WASHINGTON — Federal Reserve policymakers are split over whether to launch another big stimulus program.
While “almost all” of the policymakers agreed that unemployment remains elevated, Fed officials were divided in their assessment of whether and when the central bank should expand its efforts to spur growth with something like another round of major bond purchases, according to an account of the Fed’s June 19 to 20 meeting, released Wednesday.
Major stock indexes closed lower, as the account of the Fed’s deliberations seemed to deflate investors’ hopes for more imminent stimulus from the Fed.
“Although a few members were calling for more accommodation, there was no sign that they were rushing to pull the trigger,” said Steven Ricchiuto, chief economist at Mizuho Securities in a note to clients. “Moreover, the committee seems to be looking for alternative means to stimulate the economy, further reducing” the likelihood that the Fed will undertake a third round of major bond purchases.
At their June meeting, Fed officials voted to keep the central bank’s short-term interest rate near zero at least through late 2014, affirming a pledge they first made in January.
By a vote of 11 to 1, policymakers also decided last month to extend a modest stimulus program of selling short-term bonds and using the proceeds to buy longer-term securities — a program known as Operation Twist that is aimed at holding down long-term interest rates.

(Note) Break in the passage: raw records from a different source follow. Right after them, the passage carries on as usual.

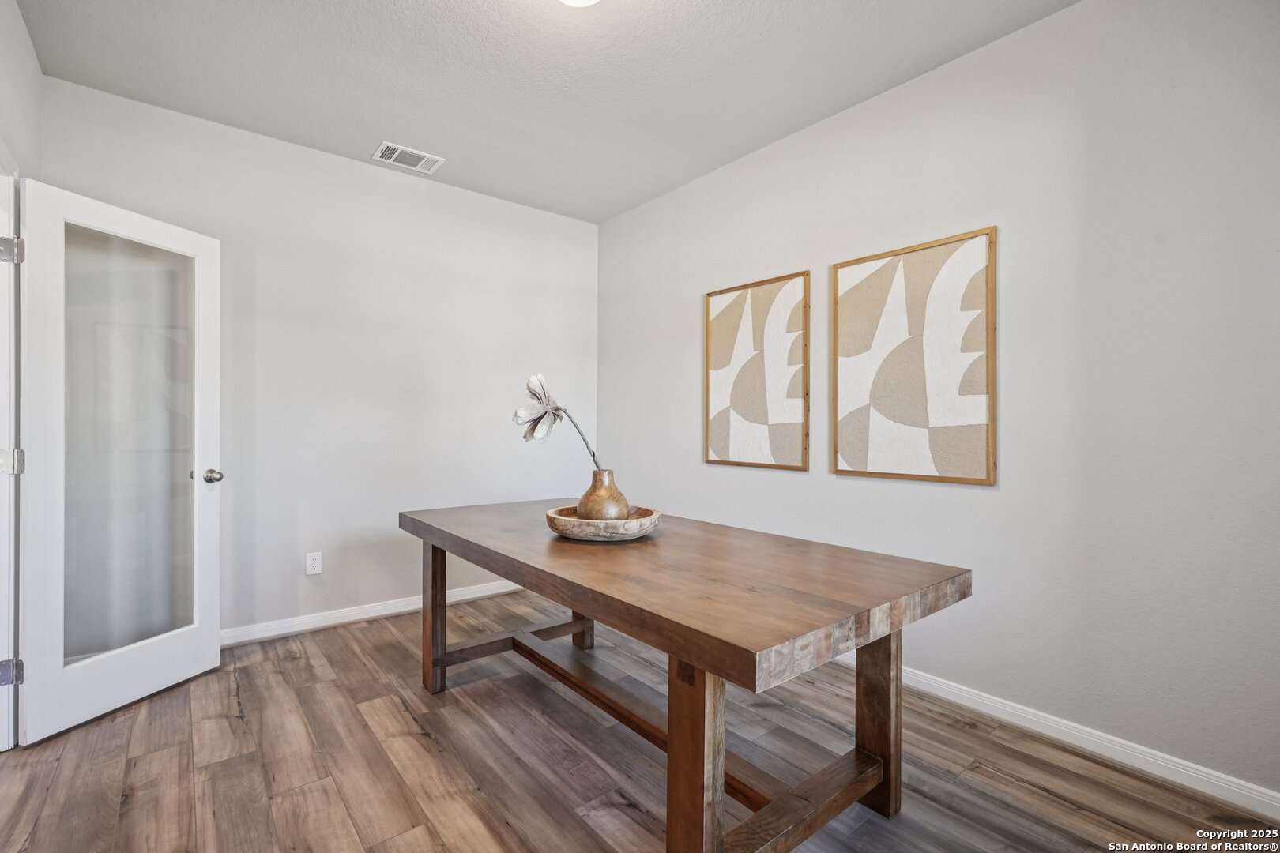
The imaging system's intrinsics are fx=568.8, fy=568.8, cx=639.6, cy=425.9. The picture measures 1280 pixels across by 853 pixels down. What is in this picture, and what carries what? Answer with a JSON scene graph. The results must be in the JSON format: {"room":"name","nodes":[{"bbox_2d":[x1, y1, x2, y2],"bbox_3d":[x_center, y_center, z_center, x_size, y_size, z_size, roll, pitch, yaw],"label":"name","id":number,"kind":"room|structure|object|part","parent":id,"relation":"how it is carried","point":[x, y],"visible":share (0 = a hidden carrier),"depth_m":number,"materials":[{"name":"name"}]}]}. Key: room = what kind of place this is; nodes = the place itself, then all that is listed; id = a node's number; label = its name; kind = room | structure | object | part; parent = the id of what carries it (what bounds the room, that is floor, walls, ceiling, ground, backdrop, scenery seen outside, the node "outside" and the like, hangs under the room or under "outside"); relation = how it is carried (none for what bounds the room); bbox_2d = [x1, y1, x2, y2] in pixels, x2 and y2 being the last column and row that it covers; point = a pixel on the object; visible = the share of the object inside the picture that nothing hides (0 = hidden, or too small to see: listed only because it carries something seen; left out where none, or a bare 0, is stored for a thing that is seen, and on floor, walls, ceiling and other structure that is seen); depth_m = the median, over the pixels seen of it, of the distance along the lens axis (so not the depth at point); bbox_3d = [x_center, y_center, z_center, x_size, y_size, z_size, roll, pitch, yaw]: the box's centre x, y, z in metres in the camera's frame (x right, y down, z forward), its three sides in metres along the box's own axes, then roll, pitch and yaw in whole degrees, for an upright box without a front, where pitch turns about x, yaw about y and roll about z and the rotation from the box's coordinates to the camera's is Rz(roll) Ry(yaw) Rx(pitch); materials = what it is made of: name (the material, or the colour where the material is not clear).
{"room":"office","nodes":[
{"label":"office","id":0,"kind":"room"},
{"bbox_2d":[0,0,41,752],"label":"left wall","id":1,"kind":"structure","parent":0,"point":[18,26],"depth_m":2.14,"materials":[{"name":"white paint"}]},
{"bbox_2d":[0,158,22,751],"bbox_3d":[-2.096,0.112,1.677,0.183,2.084,1.007,0,0,-39],"label":"door frame","id":2,"kind":"structure","parent":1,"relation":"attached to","point":[5,695],"depth_m":2.01,"materials":[{"name":"white paint"}]},
{"bbox_3d":[-2.176,0.857,1.977,0.046,0.086,0.040,0,0,19],"label":"hinge","id":3,"kind":"part","parent":2,"relation":"part of","materials":[{"name":"silver metal"}]},
{"bbox_2d":[15,180,224,745],"bbox_3d":[-2.107,0.127,2.391,0.193,2.030,0.741,0,0,17],"label":"glass door","id":4,"kind":"structure","parent":2,"relation":"attached to","point":[61,678],"depth_m":2.30,"materials":[{"name":"white paint"}]},
{"bbox_3d":[-2.138,0.097,2.382,0.031,1.733,0.463,0,0,17],"label":"glass panel","id":5,"kind":"part","parent":4,"relation":"part of","materials":[{"name":"clear glass"}]},
{"bbox_3d":[-2.000,0.236,2.671,0.078,0.066,0.072,0,0,17],"label":"doorknob","id":6,"kind":"part","parent":4,"relation":"part of","materials":[{"name":"silver metal"}]},
{"bbox_2d":[38,75,598,646],"bbox_3d":[-1.518,-0.206,3.520,3.174,2.735,0.124,0,0,-39],"label":"back wall","id":7,"kind":"structure","parent":0,"point":[371,180],"depth_m":3.30,"materials":[{"name":"white paint"}]},
{"bbox_2d":[305,551,322,574],"bbox_3d":[-1.832,0.772,3.202,0.072,0.117,0.008,0,0,-39],"label":"wall socket","id":8,"kind":"object","parent":7,"relation":"attached to","point":[311,563],"visible":0.98,"depth_m":3.20,"materials":[{"name":"white plastic"}]},
{"bbox_2d":[219,579,527,647],"bbox_3d":[-1.537,1.106,3.431,3.167,0.091,0.016,0,0,-39],"label":"baseboard","id":9,"kind":"structure","parent":7,"relation":"attached to","point":[264,635],"depth_m":3.29,"materials":[{"name":"white paint"}]},
{"bbox_2d":[18,0,1076,223],"bbox_3d":[-0.177,-1.593,1.668,3.318,0.104,4.548,0,0,-39],"label":"ceiling","id":10,"kind":"structure","parent":0,"point":[364,137],"depth_m":2.48,"materials":[{"name":"white paint"}]},
{"bbox_2d":[372,141,445,173],"bbox_3d":[-1.340,-1.550,3.295,0.357,0.013,0.209,0,0,-39],"label":"air vent","id":11,"kind":"object","parent":10,"relation":"attached to","point":[384,148],"visible":0.99,"depth_m":3.28,"materials":[{"name":"white metal"}]},
{"bbox_2d":[557,0,600,6],"bbox_3d":[-0.219,-1.497,1.856,0.329,0.114,0.330,0,0,-39],"label":"ceiling light","id":12,"kind":"object","parent":10,"relation":"attached to","point":[572,1],"visible":0.99,"depth_m":1.96,"materials":[{"name":"white"}]},
{"bbox_2d":[0,590,1279,852],"bbox_3d":[-0.269,1.211,1.497,3.658,0.100,4.665,0,0,-39],"label":"floor","id":13,"kind":"structure","parent":0,"point":[422,737],"depth_m":1.92,"materials":[{"name":"brown wood"}]},
{"bbox_2d":[399,497,973,852],"bbox_3d":[-0.075,0.790,2.158,0.982,0.755,2.114,0,0,-39],"label":"wooden table","id":14,"kind":"object","parent":13,"relation":"on","point":[697,663],"visible":0.98,"depth_m":1.58,"materials":[{"name":"brown wood"}]},
{"bbox_3d":[-0.915,0.823,2.555,0.079,0.649,0.091,0,0,-39],"label":"leg","id":15,"kind":"part","parent":14,"relation":"part of","materials":[{"name":"brown wood"}]},
{"bbox_3d":[-0.296,0.867,3.036,0.087,0.607,0.089,0,0,-39],"label":"leg","id":16,"kind":"part","parent":14,"relation":"part of","materials":[{"name":"brown wood"}]},
{"bbox_2d":[545,503,662,540],"bbox_3d":[-0.132,0.358,2.121,0.420,0.081,0.420,0,0,-39],"label":"wooden bowl","id":17,"kind":"object","parent":14,"relation":"on","point":[630,521],"visible":0.82,"depth_m":1.96,"materials":[{"name":"brown wood"}]},
{"bbox_2d":[576,469,632,520],"bbox_3d":[-0.133,0.280,2.122,0.198,0.229,0.199,0,0,-39],"label":"vase","id":18,"kind":"object","parent":17,"relation":"in","point":[587,498],"visible":0.79,"depth_m":2.05,"materials":[{"name":"brown wood"}]},
{"bbox_2d":[512,372,601,470],"bbox_3d":[-0.306,0.048,2.175,0.334,0.499,0.178,0,0,8],"label":"artificial flower","id":19,"kind":"object","parent":18,"relation":"in","point":[544,414],"visible":0.83,"depth_m":2.17,"materials":[{"name":"white plant"}]},
{"bbox_3d":[0.136,0.825,1.392,0.091,0.640,0.100,0,0,-39],"label":"leg","id":20,"kind":"part","parent":14,"relation":"part of","materials":[{"name":"brown wood"}]},
{"bbox_3d":[0.749,0.851,1.815,0.090,0.642,0.092,0,0,-39],"label":"leg","id":21,"kind":"part","parent":14,"relation":"part of","materials":[{"name":"brown wood"}]},
{"bbox_2d":[602,0,1279,804],"bbox_3d":[1.114,-0.196,2.701,0.123,2.719,4.416,0,0,-39],"label":"right wall","id":22,"kind":"structure","parent":0,"point":[722,476],"depth_m":2.08,"materials":[{"name":"white paint"}]},
{"bbox_2d":[705,271,810,471],"bbox_3d":[0.641,-0.282,3.200,0.031,1.041,0.675,0,0,-39],"label":"framed picture","id":23,"kind":"object","parent":22,"relation":"attached to","point":[732,327],"visible":0.99,"depth_m":3.16,"materials":[{"name":"brown"}]},
{"bbox_2d":[828,225,996,485],"bbox_3d":[1.174,-0.280,2.518,0.029,1.035,0.705,0,0,-39],"label":"framed picture","id":24,"kind":"object","parent":22,"relation":"attached to","point":[953,479],"visible":0.99,"depth_m":2.47},
{"bbox_2d":[837,655,1279,819],"bbox_3d":[1.115,1.124,2.629,0.015,0.090,4.282,0,0,-39],"label":"baseboard","id":25,"kind":"structure","parent":22,"relation":"attached to","point":[970,705],"depth_m":2.00,"materials":[{"name":"white paint"}]}
]}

But the Fed’s latest meeting was before the release of the June jobs report last week, which showed a third straight month of subpar job growth. Analysts say the June employment data increases the odds that the central bank will launch new stimulus action. The Fed’s next policy-setting meeting is set for July 31 to Aug. 1.

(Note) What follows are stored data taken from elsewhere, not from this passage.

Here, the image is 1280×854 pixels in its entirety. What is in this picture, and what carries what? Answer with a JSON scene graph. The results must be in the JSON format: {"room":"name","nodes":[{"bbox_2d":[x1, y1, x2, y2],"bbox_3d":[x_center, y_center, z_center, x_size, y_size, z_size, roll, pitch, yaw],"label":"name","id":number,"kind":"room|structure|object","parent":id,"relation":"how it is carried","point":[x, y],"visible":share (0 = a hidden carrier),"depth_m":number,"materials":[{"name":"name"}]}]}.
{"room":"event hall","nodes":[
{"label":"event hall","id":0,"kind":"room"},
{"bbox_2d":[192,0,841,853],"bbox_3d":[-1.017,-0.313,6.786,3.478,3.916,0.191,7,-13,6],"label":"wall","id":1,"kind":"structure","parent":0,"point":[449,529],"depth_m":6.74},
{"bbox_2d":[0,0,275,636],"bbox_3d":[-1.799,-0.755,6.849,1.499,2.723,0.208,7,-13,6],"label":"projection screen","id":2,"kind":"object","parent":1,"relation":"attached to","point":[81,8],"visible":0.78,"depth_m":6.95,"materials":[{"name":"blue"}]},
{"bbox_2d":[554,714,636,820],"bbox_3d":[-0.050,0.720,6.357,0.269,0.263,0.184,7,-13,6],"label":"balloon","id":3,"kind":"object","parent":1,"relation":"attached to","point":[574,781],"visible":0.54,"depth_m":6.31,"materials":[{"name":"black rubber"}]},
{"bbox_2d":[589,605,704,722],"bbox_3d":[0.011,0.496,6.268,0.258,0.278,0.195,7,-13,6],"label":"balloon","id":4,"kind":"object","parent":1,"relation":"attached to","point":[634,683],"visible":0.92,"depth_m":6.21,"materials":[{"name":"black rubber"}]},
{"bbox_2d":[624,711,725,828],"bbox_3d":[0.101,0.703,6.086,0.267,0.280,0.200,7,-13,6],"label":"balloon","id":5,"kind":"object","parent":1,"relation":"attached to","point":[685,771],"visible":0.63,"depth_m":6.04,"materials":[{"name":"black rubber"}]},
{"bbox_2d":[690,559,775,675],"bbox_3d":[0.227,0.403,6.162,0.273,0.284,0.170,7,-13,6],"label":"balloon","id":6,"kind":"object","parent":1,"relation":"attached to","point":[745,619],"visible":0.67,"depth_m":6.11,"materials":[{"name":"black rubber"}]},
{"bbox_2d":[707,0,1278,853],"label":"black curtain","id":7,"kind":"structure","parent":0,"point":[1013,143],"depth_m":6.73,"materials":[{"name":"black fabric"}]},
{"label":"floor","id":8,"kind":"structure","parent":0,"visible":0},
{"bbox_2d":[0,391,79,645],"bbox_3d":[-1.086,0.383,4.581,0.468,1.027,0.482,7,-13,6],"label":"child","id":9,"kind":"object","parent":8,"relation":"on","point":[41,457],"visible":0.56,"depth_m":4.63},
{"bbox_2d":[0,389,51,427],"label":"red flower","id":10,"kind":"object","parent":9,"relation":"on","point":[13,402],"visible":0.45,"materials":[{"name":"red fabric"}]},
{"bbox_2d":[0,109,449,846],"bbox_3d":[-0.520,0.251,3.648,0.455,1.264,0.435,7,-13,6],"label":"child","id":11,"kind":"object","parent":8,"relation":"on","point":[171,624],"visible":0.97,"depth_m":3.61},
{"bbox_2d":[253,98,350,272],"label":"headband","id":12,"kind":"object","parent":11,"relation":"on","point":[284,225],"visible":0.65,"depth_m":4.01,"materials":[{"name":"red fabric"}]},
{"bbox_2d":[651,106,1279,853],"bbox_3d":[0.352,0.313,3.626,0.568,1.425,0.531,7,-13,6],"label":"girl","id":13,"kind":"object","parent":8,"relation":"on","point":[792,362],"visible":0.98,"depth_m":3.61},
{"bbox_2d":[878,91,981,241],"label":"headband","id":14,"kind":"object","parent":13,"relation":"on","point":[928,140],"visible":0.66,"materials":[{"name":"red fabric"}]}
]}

In their June 19 to 20 meeting, Fed policymakers downgraded their projections for economic growth and employment. The jobless rate held at 8.2 percent in June after falling steadily since last summer.
The minutes of that meeting, released with the usual three-week lag, showed that Fed officials were increasingly worried about the eurozone debt crisis. They expressed concerns as well about the possibility of a sharp fiscal tightening in the U.S.
At the same time, the minutes indicate that Fed policymakers didn’t see eye to eye on the threshold for taking additional action.
“A few members expressed the view that further policy stimulus likely would be necessary to promote satisfactory growth in employment and to ensure that the inflation rate would be at the committee’s goal,” the minutes said. But “several others” indicated that additional efforts could be warranted only if the economic recovery were to “lose momentum.” The minutes suggested that some Fed policymakers were concerned that the central bank’s easy-money policies posed inflationary risks down the road.